WHAT IS BEING ASKED: Say how many lines in the data below contain the word "that", and give no other text.

(INPUT DATA Opens)

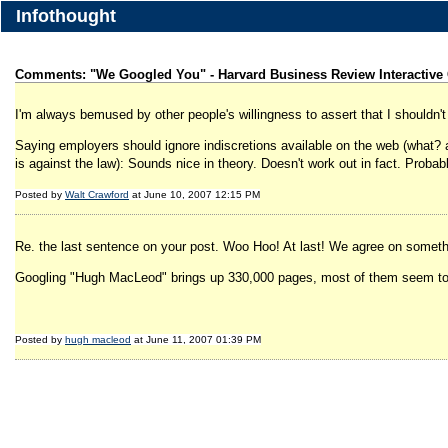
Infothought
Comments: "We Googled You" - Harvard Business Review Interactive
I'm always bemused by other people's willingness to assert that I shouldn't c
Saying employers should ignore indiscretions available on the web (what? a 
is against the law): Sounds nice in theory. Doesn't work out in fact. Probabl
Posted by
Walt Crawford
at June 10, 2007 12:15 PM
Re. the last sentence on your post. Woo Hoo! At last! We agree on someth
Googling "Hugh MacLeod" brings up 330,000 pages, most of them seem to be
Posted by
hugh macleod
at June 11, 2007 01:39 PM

(INPUT DATA Closes)
(INPUT DATA Opens)

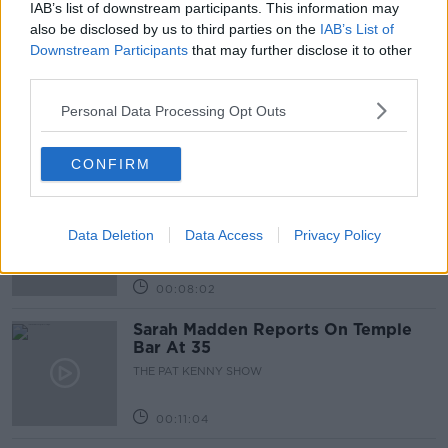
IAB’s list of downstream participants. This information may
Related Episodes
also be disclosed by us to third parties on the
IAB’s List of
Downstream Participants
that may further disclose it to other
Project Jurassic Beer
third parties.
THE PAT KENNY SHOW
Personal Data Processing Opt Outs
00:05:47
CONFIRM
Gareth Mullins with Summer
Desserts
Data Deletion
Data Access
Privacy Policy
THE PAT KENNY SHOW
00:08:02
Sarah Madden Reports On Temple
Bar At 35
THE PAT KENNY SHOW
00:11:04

(INPUT DATA Closes)

RESPONSE BELOW: 2